A sanção da Nova Lei do Gás pelo presidente Jair Bolsonaro repercutiu na indústria desde as primeiras horas da manhã desta sexta-feira (9), a começar pela Federação das Indústrias do Rio de Janeiro (Firjan). A entidade acredita que a nova legislação irá proporcionar um ambiente com mais agentes e ajudará a concretizar importantes investimentos. Como se sabe, a entidade publicou um estudo, chamado “Rio a Todo Gás”, no qual afirma que cada bilhão de reais investido somente para a etapa de construção dos novos projetos pode gerar mais de 14 mil empregos diretos e indiretos, e mais de R$ 80 milhões em efeito renda no estado do Rio.

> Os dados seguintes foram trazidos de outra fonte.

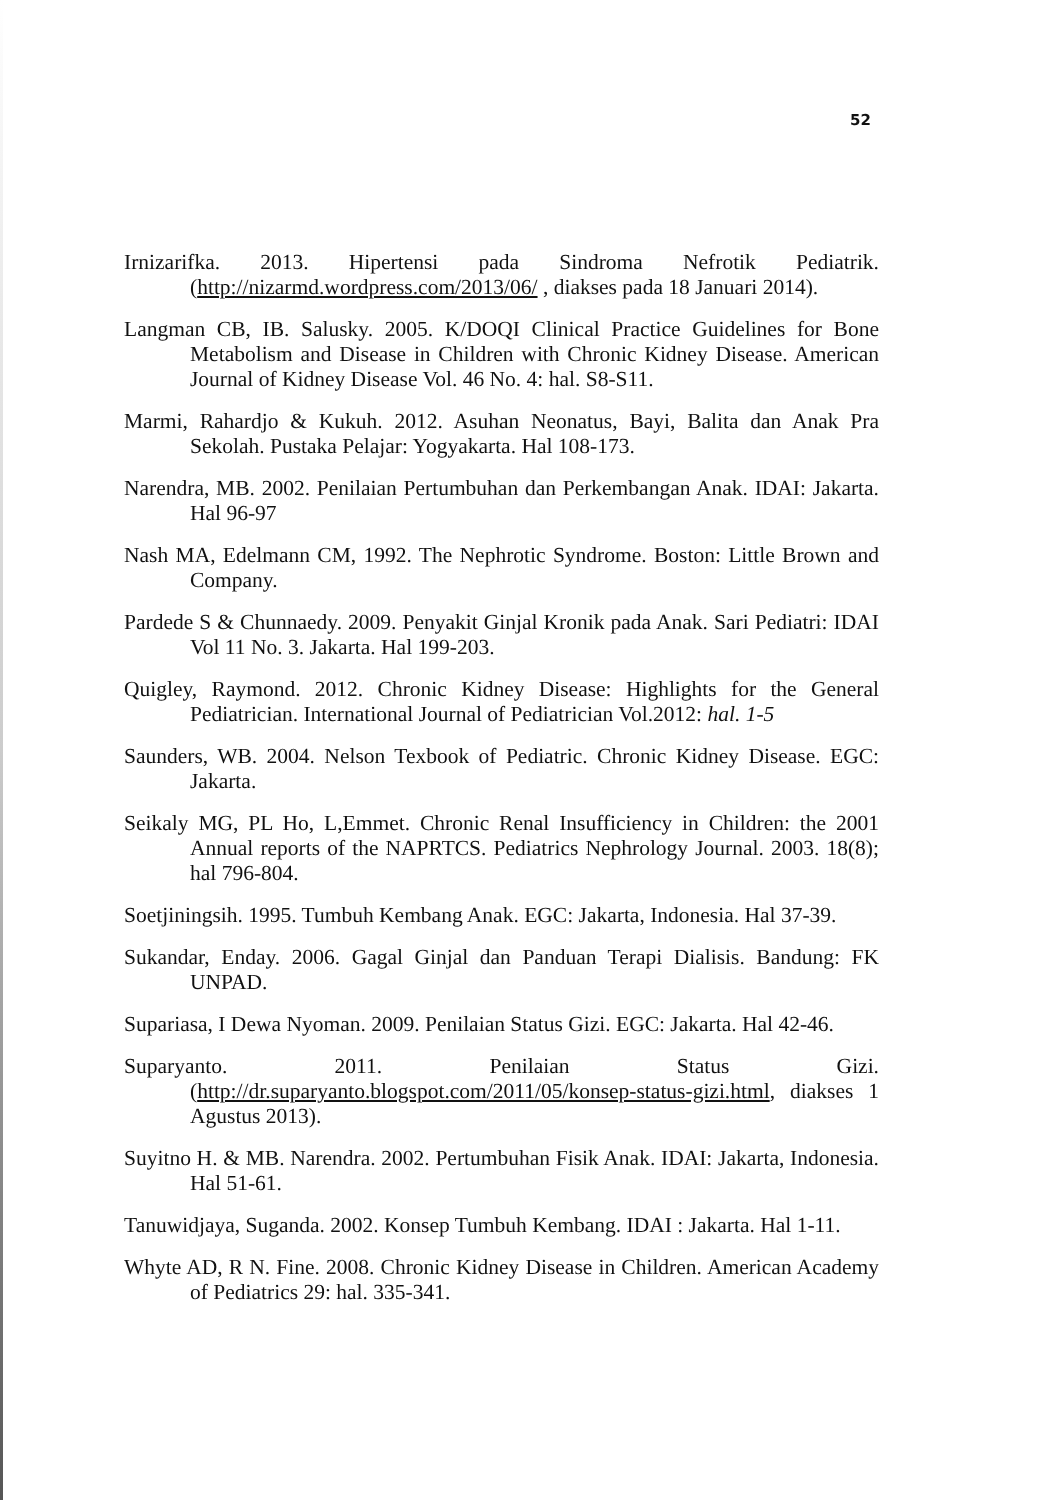52
Irnizarifka. 2013. Hipertensi pada Sindroma Nefrotik Pediatrik. (http://nizarmd.wordpress.com/2013/06/ , diakses pada 18 Januari 2014).
Langman CB, IB. Salusky. 2005. K/DOQI Clinical Practice Guidelines for Bone Metabolism and Disease in Children with Chronic Kidney Disease. American Journal of Kidney Disease Vol. 46 No. 4: hal. S8-S11.
Marmi, Rahardjo & Kukuh. 2012. Asuhan Neonatus, Bayi, Balita dan Anak Pra Sekolah. Pustaka Pelajar: Yogyakarta. Hal 108-173.
Narendra, MB. 2002. Penilaian Pertumbuhan dan Perkembangan Anak. IDAI: Jakarta. Hal 96-97
Nash MA, Edelmann CM, 1992. The Nephrotic Syndrome. Boston: Little Brown and Company.
Pardede S & Chunnaedy. 2009. Penyakit Ginjal Kronik pada Anak. Sari Pediatri: IDAI Vol 11 No. 3. Jakarta. Hal 199-203.
Quigley, Raymond. 2012. Chronic Kidney Disease: Highlights for the General Pediatrician. International Journal of Pediatrician Vol.2012: hal. 1-5
Saunders, WB. 2004. Nelson Texbook of Pediatric. Chronic Kidney Disease. EGC: Jakarta.
Seikaly MG, PL Ho, L,Emmet. Chronic Renal Insufficiency in Children: the 2001 Annual reports of the NAPRTCS. Pediatrics Nephrology Journal. 2003. 18(8); hal 796-804.
Soetjiningsih. 1995. Tumbuh Kembang Anak. EGC: Jakarta, Indonesia. Hal 37-39.
Sukandar, Enday. 2006. Gagal Ginjal dan Panduan Terapi Dialisis. Bandung: FK UNPAD.
Supariasa, I Dewa Nyoman. 2009. Penilaian Status Gizi. EGC: Jakarta. Hal 42-46.
Suparyanto. 2011. Penilaian Status Gizi. (http://dr.suparyanto.blogspot.com/2011/05/konsep-status-gizi.html, diakses 1 Agustus 2013).
Suyitno H. & MB. Narendra. 2002. Pertumbuhan Fisik Anak. IDAI: Jakarta, Indonesia. Hal 51-61.
Tanuwidjaya, Suganda. 2002. Konsep Tumbuh Kembang. IDAI : Jakarta. Hal 1-11.
Whyte AD, R N. Fine. 2008. Chronic Kidney Disease in Children. American Academy of Pediatrics 29: hal. 335-341.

“Na avaliação da Firjan, a Lei do Gás é fundamental para o Brasil e, principalmente, para o estado do Rio alcançarem uma nova dinâmica de mercado para esse insumo, pois além de atrair novos investimentos em um ambiente competitivo no país, também tem potencial de reduzir o preço final ao consumidor”, analisou a federação, que é presida por Eduardo Eugenio Gouvêa Vieira.
Nessa mesma linha, o presidente executivo da Associação da Indústria de Cogeração de Energia (Congen), Newton Duarte, também espera que a Nova Lei do Gás abra espaço para o surgimento de novos fornecedores de gás no mercado, atualmente concentrado nas mãos da Petrobrás. “Com mais concorrência, vislumbra-se uma chance de acesso a uma molécula em bases mais competitivas. Na medida que esses clientes tenham acesso a um gás com um custo competitivo, vemos espaço para o crescimento de projetos de cogeração a gás natural”, projetou Duarte.
O presidente da Cogen afirma que existe um potencial adicional de projetos de cogeração de 7,2 GW ao longo dos próximos anos, o que equivale à metade da capacidade instalada da hidrelétrica Itaipu. “Entre os potenciais cogeradores estão as indústrias, bem como hospitais, datacenters, aeroportos, shoppings e prédios corporativos, que poderiam fazer uso dessa energia e exportar o excedente para o grid”, concluiu.
Enquanto isso, a Associação Brasileira das Empresas Distribuidoras de Gás Canalizado (Abegás) foi mais moderada. A entidade diz que, além da sanção da Nova Lei do Gás, espera que sejam adotadas outras medidas para incentivar a produção de gás natural e acelerar o processo de desinvestimentos da Petrobrás, bem como o acesso de outros agentes à infraestrutura essencial.
“A Abegás reforça a necessidade de estabelecer um sinal claro que estimule a atração de investimentos no segmento de transporte e em toda a infraestrutura de gás, como a plena integração do setor elétrico e de gás natural, com os leilões com fator locacional com térmicas a gás na base, garantindo a segurança energética do País”, disse a associação.